Madill had two livery stables and wagon yards. One owned by William F. RORIE and the other owned by Judge I.O. LEWIS.
The first jail was built in 1900.
The first meat market was owned and operated by Kie KIRK.
The first drug store was owned and operated by Cal FRAME. T.C. ROLLINS moved his drug store from Oakland in 1904. It was first located on the corner where F.L. LEWIS had his business, and later moved tot he building now occupied by W.J. BALDWIN, and remained there until Mr. ROLLINS death.
The first hardware store was known as NOBLE Brothers & SMITH Hardware Co.
Among the first grocery stores were: Rube MORENS Grocery, and HOLLINGSWORTH Grocery. PACE and HODGES, Scott HOARD, and J.E. DILLINGHAM were among the first Dry goods stores.
The first theater and picture show was operated by W.S.SLAUGHTER. It was bought by C.T. MORRIS in 1912.
Among the early lumber yards were the HANNAH Bros. It was sold to C.H. WRIGHT. The CARSON Lumber co. was located where the T.H. ROGER lumber Co. is now.
Caption under a picture: Sheriff's force in 1919... The Marshall County sheriff's force in 1919 - Oscar DRIVER, sheriff- Bob BELL, deputy-Tom CHRISTIAN, deputy.
The Daily Ardmoreite, Bicentennial Edition on Madill, OK.
Sunday, May 16, 1976. No author named
The old Burney Academy near SH 32 east of Lebanon in southwest Marshall County
is a historic spot for the Chickasaw Indians and for Southern Oklahoma.

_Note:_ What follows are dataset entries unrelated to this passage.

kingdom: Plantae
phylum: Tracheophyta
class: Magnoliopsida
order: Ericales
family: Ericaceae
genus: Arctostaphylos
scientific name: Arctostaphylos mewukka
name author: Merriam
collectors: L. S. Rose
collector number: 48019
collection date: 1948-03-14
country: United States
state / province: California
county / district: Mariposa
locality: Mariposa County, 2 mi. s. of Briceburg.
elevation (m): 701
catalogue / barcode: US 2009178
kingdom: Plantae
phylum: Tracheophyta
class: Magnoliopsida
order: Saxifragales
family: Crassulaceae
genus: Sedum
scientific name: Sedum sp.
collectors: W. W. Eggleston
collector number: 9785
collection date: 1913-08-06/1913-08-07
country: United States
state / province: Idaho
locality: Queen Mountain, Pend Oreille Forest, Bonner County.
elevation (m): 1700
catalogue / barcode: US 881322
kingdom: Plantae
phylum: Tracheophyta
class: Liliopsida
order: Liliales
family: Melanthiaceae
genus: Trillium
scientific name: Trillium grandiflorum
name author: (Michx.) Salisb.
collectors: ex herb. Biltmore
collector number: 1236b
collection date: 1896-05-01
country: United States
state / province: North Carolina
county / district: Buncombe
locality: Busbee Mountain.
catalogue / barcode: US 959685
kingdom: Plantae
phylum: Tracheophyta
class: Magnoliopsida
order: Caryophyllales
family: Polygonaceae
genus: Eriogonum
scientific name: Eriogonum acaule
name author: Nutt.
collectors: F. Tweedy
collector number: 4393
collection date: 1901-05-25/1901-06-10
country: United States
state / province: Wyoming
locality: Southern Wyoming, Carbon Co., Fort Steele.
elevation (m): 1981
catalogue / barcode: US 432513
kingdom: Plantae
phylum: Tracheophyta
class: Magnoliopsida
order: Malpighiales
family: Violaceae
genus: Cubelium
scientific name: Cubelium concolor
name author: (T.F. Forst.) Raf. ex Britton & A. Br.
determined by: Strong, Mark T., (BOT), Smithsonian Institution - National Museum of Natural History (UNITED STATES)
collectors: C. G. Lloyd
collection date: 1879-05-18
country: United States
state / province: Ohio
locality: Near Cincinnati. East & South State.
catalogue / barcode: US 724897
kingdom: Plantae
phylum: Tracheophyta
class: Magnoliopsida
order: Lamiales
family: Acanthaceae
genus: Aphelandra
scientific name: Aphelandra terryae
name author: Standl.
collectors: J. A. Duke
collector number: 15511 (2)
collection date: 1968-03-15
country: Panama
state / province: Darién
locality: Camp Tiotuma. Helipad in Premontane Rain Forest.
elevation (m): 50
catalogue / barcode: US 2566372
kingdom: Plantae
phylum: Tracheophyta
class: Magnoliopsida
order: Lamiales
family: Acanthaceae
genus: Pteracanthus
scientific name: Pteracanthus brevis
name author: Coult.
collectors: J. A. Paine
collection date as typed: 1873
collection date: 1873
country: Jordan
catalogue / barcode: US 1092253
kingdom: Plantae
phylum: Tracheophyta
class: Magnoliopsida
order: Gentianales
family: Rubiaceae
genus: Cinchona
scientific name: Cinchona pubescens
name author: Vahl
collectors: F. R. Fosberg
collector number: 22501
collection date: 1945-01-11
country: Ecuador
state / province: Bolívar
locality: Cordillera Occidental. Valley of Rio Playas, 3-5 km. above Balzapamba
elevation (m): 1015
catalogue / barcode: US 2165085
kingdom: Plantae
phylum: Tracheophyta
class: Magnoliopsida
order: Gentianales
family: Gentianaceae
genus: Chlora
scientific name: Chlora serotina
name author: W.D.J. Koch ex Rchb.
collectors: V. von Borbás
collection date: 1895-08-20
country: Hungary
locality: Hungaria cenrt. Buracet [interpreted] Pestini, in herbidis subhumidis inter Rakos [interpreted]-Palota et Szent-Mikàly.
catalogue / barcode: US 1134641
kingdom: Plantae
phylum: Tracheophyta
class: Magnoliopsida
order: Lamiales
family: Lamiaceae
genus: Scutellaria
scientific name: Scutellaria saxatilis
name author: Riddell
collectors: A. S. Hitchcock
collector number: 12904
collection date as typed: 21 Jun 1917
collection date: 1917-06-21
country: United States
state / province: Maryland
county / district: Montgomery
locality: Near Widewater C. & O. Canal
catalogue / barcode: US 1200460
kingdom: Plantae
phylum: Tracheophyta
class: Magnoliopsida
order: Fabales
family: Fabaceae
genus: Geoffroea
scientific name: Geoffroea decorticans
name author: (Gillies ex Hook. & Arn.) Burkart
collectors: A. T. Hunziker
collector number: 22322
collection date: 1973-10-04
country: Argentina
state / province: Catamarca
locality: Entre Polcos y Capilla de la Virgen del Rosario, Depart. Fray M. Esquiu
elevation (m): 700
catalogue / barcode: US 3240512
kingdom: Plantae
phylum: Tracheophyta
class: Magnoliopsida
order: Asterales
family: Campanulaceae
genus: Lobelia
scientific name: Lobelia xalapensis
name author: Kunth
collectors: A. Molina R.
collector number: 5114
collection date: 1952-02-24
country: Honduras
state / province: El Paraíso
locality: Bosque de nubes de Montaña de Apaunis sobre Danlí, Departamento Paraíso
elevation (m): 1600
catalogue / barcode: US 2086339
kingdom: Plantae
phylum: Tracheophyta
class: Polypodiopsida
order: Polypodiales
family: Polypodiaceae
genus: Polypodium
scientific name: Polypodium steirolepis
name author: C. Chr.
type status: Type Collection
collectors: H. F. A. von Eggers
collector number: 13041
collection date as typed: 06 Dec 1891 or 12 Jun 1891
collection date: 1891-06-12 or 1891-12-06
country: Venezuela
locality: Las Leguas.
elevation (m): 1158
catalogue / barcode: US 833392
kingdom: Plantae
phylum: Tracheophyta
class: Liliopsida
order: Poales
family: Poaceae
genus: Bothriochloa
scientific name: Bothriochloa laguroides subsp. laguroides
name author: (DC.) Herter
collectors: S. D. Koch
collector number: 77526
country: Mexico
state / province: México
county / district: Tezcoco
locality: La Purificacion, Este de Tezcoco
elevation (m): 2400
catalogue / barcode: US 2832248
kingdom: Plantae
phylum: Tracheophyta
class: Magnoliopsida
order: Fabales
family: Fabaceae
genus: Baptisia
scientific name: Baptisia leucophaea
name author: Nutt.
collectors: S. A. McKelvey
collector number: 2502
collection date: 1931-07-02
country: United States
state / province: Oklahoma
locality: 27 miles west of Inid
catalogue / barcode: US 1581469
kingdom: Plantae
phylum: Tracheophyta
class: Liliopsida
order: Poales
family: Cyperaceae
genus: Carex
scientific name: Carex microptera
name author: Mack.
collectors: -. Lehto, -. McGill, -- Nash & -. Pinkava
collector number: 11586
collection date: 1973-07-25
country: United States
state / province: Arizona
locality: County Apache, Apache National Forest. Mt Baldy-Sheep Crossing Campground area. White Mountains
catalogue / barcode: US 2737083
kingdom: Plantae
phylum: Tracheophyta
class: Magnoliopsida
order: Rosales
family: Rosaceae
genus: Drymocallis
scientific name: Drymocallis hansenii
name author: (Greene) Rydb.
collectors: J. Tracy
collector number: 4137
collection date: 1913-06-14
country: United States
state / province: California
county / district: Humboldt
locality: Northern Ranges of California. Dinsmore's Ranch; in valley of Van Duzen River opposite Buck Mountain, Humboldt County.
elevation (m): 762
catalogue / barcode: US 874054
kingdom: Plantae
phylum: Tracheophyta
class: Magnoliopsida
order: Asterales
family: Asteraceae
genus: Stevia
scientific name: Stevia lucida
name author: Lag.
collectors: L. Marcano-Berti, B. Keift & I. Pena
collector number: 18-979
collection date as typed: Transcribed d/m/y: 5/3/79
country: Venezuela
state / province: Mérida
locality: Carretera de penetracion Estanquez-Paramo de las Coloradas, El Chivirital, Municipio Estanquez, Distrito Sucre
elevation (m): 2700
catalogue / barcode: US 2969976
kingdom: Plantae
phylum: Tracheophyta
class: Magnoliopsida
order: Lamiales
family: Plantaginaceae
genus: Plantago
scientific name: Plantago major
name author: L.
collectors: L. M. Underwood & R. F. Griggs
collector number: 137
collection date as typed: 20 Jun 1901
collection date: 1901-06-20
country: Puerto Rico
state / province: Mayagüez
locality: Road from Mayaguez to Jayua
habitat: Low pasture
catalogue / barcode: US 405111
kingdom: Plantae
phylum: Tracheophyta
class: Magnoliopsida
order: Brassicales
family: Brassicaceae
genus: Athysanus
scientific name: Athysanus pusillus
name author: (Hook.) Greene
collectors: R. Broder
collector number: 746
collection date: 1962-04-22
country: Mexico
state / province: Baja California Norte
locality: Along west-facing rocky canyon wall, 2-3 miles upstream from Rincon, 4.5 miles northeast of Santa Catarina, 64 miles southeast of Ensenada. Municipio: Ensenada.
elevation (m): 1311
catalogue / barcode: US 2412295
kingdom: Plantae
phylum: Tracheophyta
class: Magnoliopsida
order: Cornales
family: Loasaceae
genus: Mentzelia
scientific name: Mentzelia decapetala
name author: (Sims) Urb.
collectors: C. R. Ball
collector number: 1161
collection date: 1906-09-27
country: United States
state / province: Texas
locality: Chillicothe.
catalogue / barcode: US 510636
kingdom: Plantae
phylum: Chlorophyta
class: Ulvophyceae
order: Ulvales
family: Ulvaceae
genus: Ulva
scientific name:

The site is now privately owned and is not open to visitors, but the remaining brick classroon building can be seen from SH 32. A historical marker beside the road calls attention to the location.
This institution was established in 1857 as the Lebanon Orphans Home, named for Lebanon, Tenn., by the Methodist Mission Board. It was for care and education of Chickasaw orphans.
The Home was discontinued during the years of the Civil War and reconstruction, but was re-opened about 1872.
In 1887, the Chickasaw Legislature changed the name and function to the Chickasaw Orphans Home and Manual Labor School. There was a capacity for 60 students. The boys were taught agriculture and horticulture, and the girls were taught housework, cooking, washing, ironing, plain and fancy sewing, quilting and knitting.
All the students were given "....first class instruction in all branches of finished English education."
The institution was discontinued in 1910.
In the picture of the Historical marker it says:
"Burney Institute Site in vicinity south Established 1854 by Chickasaw
Council, Daugherty COLBERT, Chief: David BURNEY, Joel
KEMP,George D. JAMES, A.V. BROWN, school
Opened as school for Chickasaw girls 1859, under supervision of Cumberland Presby.Bd.,Rev.Robert S. BELL and wife, teachers.
Name changed to Chickasaw Orphan Home and Manual Labor School, 1887."